Встретившись с нею опять, он почувствовал, что у него запершило в горле, словно ему через глотку всунули до самой груди петушиное перо. С тех пор, бывая С Селестой, он всякий раз испытывал то же нервное щекотание.
Через три недели он решил жениться на ней: больно уж она ему нравилась. Он не сумел бы объяснить, почему она забрала такую власть над ним, и только повторял: “На меня накатило”, — словно его вожделение к этой девушке было неотразимо, как злые чары. То, что она согрешила, нисколько его не тревожило. Велика беда! Селеста же не стала от этого хуже, — думал он без всякой неприязни к Виктору.
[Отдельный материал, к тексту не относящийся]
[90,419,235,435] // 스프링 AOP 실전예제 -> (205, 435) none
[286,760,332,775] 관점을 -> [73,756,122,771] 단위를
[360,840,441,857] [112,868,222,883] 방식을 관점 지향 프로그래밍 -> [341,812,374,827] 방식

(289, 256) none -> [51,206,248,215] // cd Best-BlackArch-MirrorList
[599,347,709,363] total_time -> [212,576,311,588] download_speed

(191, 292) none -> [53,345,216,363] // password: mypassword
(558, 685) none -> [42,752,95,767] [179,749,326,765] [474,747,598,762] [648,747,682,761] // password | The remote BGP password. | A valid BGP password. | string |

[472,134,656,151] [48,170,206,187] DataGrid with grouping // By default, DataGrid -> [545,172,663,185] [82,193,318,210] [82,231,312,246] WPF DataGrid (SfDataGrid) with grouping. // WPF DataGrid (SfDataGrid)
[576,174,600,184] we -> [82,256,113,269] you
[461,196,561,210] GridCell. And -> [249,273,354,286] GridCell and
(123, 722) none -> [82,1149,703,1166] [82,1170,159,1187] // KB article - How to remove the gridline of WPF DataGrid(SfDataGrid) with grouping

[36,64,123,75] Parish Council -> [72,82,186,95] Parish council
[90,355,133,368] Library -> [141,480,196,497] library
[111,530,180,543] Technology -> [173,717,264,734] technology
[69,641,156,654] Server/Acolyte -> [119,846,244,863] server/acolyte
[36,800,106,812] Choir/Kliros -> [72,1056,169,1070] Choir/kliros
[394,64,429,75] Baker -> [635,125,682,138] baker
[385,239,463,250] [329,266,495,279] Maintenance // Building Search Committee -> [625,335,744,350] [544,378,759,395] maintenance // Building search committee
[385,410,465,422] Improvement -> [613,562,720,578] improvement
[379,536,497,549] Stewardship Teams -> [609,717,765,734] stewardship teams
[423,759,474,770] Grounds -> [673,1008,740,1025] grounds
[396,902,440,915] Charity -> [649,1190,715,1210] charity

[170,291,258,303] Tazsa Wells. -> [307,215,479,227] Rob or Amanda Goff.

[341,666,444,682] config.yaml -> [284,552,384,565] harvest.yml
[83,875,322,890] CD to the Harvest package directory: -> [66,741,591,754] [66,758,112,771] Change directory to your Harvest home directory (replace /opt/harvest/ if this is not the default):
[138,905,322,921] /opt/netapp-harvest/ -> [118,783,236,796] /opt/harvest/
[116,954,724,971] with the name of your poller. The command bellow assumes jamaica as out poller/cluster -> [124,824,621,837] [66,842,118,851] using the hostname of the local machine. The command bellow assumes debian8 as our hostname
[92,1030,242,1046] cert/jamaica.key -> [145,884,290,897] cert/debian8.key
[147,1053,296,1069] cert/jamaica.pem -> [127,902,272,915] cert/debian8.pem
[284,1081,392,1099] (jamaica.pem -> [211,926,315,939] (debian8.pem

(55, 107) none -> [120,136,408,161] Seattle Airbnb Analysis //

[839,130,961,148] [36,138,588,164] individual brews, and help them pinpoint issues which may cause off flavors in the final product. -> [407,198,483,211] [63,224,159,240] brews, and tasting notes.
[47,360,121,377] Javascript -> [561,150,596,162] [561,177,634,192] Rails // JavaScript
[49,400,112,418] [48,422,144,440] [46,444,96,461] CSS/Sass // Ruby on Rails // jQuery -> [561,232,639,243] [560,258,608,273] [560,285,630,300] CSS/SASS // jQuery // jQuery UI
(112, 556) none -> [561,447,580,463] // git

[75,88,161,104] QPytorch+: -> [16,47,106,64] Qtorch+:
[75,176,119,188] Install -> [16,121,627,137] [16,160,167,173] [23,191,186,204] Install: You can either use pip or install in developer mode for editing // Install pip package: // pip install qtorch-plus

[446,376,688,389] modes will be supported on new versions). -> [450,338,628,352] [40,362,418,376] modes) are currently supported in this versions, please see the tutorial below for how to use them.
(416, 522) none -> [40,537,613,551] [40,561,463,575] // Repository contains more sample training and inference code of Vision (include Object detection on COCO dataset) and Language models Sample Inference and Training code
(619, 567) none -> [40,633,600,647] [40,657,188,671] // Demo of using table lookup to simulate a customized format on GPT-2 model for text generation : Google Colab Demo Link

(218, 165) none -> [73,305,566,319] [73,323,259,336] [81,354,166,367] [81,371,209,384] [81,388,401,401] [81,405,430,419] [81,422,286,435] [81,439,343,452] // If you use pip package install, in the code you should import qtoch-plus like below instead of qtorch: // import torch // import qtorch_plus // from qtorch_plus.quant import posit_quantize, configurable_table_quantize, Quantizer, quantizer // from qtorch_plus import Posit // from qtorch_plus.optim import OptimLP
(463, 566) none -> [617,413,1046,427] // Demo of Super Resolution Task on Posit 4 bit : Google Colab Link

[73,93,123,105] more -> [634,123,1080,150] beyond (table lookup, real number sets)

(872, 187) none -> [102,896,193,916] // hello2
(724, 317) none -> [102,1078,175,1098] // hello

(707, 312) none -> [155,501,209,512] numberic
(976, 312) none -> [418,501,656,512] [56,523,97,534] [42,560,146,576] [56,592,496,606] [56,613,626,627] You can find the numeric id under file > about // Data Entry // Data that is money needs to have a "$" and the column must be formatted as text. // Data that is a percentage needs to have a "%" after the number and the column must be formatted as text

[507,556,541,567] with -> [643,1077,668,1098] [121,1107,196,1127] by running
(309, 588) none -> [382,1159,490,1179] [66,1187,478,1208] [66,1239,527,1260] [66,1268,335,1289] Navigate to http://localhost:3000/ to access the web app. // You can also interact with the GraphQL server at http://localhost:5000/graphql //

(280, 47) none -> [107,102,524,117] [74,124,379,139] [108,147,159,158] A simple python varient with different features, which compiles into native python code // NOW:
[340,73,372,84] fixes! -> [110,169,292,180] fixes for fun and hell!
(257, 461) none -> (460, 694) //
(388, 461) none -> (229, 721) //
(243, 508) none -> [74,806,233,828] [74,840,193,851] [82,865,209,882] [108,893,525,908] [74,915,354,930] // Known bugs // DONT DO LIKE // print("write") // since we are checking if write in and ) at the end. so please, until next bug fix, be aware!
Но вдруг у кюре не получится? Что тогда? Сезер не осмеливался даже думать об этом — так мучила его тревога.
Он дошел до дома священника и, дожидаясь кюре, сел у калитки.
Протомился он час, а может, и больше, как вдруг услыхал на дороге шаги и различил, хотя ночь была очень темная, еще более темное пятно — черную сутану.
Сезер встал, чувствуя, что ноги у него подкашиваются, не смея задать вопрос, боясь узнать правду.
Священник заметил его и весело объявил:
— Ну, сын мой, все улажено. Парень пролепетал:
— Улажено?.. Быть не может!
— Улажено, дружок, хоть и не без труда. Упрям же, однако, твой родитель! Чистый осел! Крестьянин все еще сомневался:
— Быть не может!
— Полно тебе! Приходи завтра в полдень — потолкуем насчет оглашения.
Сезер поймал руку кюре. Он жал ее, тискал, тряс и, заикаясь, повторял:
— Правда? Правда, господин кюре?.. Слово честного человека, в воскресенье буду на проповеди.
Глава 2
Свадьбу справили в середине декабря. Справили скромно: молодые были небогаты. Северу, одетому во все новое, уже с восьми утра не терпелось отправиться за невестой и повести ее в мэрию, но час был еще слишком ранний, и парень уселся за стол на кухне в ожидании родных и приглашенных: они должны были зайти за ним.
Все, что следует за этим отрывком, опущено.